16 [p-p-h-f] - Black. Before reading on, you could consider this one as a midterm test: tell yourself what is going on here. ...
Right -- all the principles in #4, 5, & 6 (Figure 6), and 11, 13, & 14 are happening here. Cable-h is a switch loop, so its white is given hotness, but the switched black that returns does not end the story. It passes its switchedness on to the red of cable-f. So in this example, this black should not be attached with the other black but with the red, as shown. How would you diagram a box with cables identified as p-h-f? How h-f?... It would be possible for three 2-wire and one 3-wire cables not to involve a switch loop like this (an h-cable, in other words). Such a box would have its cables identified as p-p-p-f. It would still be housing a switched receptacle. Unless, of course, it were a case of a double circuit -- along the lines of #8 (Figure 6) or #18 (coming soon).
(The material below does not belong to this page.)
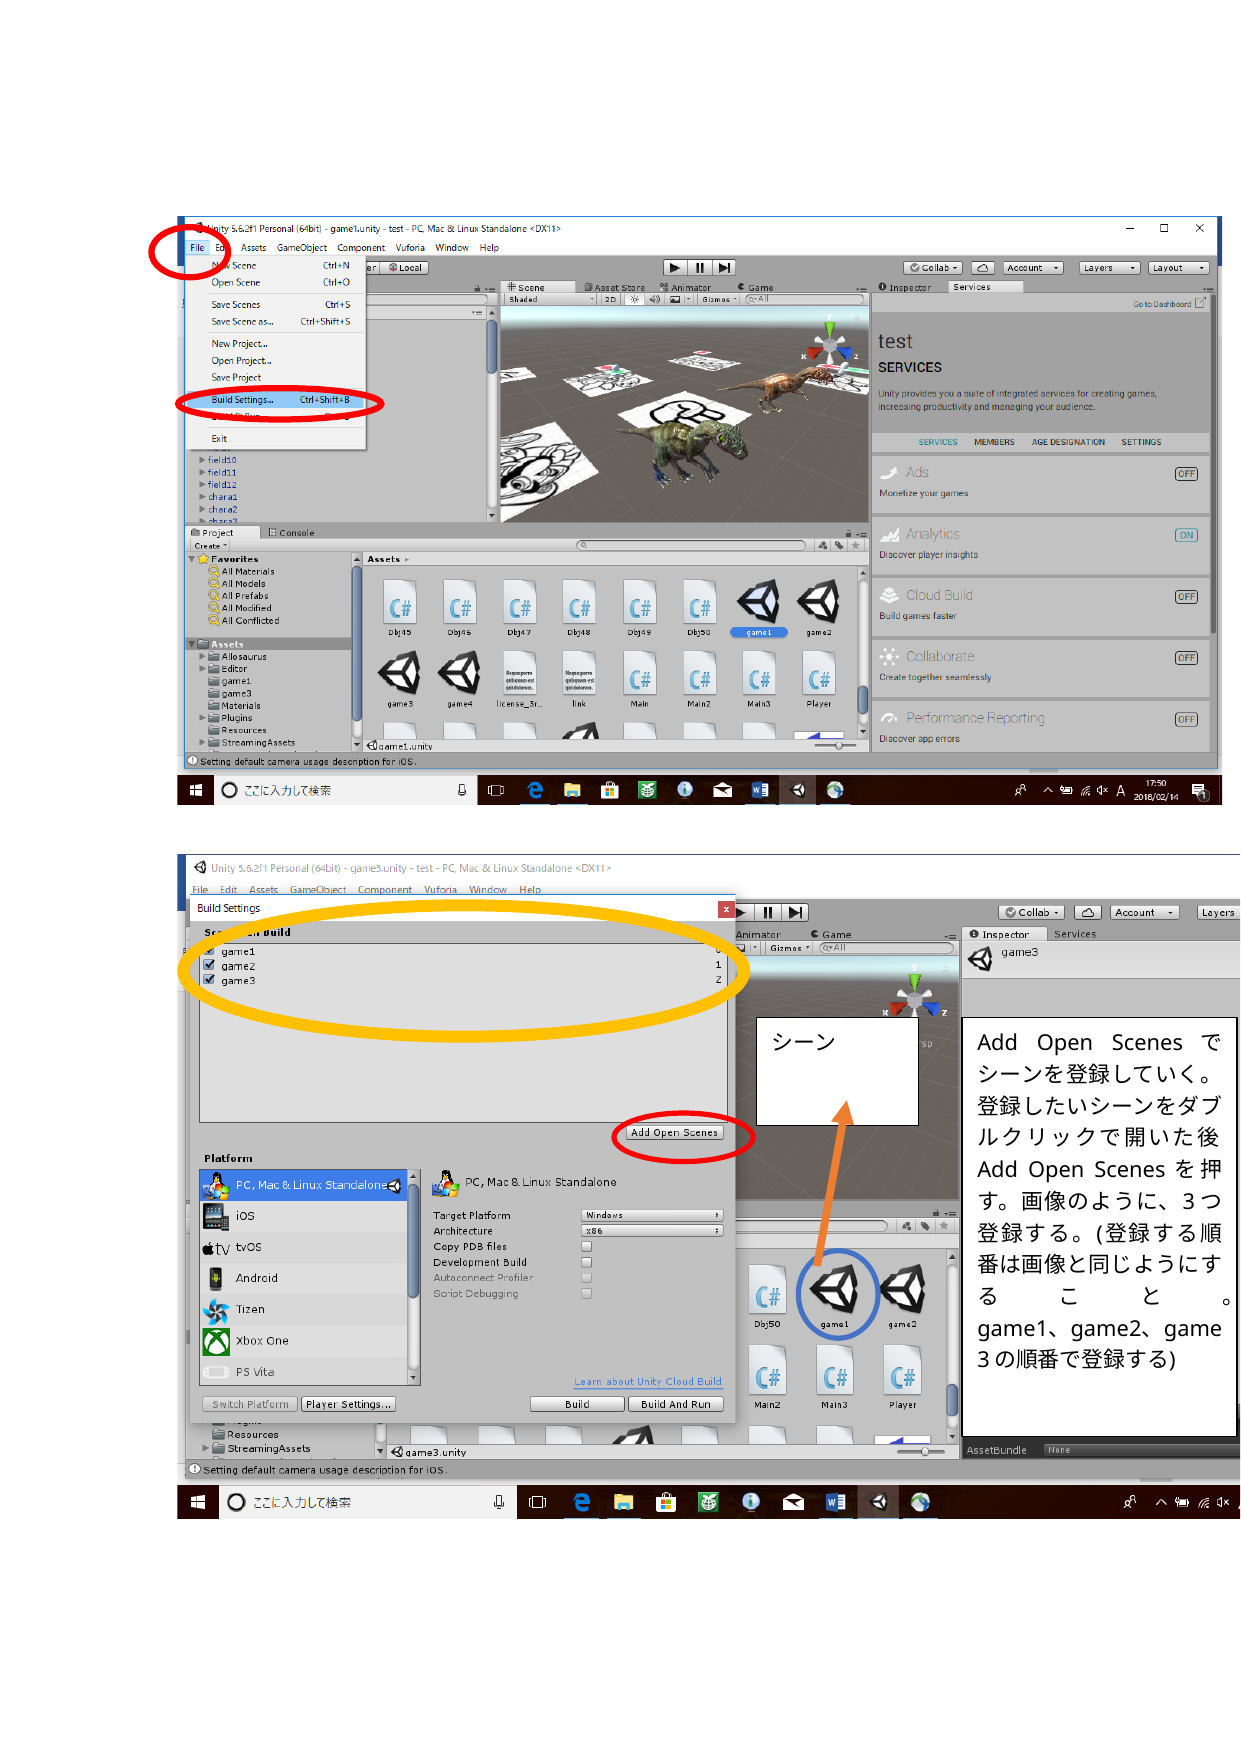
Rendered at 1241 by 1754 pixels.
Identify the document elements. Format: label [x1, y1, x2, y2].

17 [d-d] - 1960s. The double-circuit outlets common in kitchen and dining rooms of 1960s USA homes would typically pass their two circuits along together from box to box using 3-wire cable. By virtue of serving the kitchen, these would have been 12-gauge cables ("12-3"). In Canada they have been able to be 14-gauge and are still commonly installed to meet a Code requirement. In both countries neutrals needed to be pigtailed for the reason given regarding receptacle-8 from Figure 6. Where people have replaced such receptacles without breaking off the hot-side tab, they create a 240-volt short, though they may not realize it (see Double circuit). By now Code calls for many kitchen outlets to have GFCI protection. But GFCI-type receptacles and their load receptacles can't get along with a double circuit. So when any of these "split-circuit" receptacles are replaced now, either a two-pole GFCI circuit breaker may have to be installed in the panel, or the receptacle may have to be converted to using just one circuit or the other, as illustrated somewhat in #8 (Figure 6) and #18.
18 [d-p-p] - Two. Here the #8 box from Figure 6 is given an additional outgoing cable, so that both circuits continue beyond this box, not just one. This receptacle-18 is not set up to be a double-circuit (a.k.a. "split-circuit") receptacle, so no tab is broken off. The arrangement shown here is a common one for the first box that a two-circuit cable from the panel arrives at. Although all the neutrals could have been pigtailed, only two are required to be, in this case -- the shared one (in "d") arriving from the panel and the one going out with the circuit that is not connected to this receptacle. If the neutrals attached to this receptacle-18 were loose or purposely detached, the red circuit would continue to work properly and could not bother the black circuit with odd voltages. See Two-circuit cable.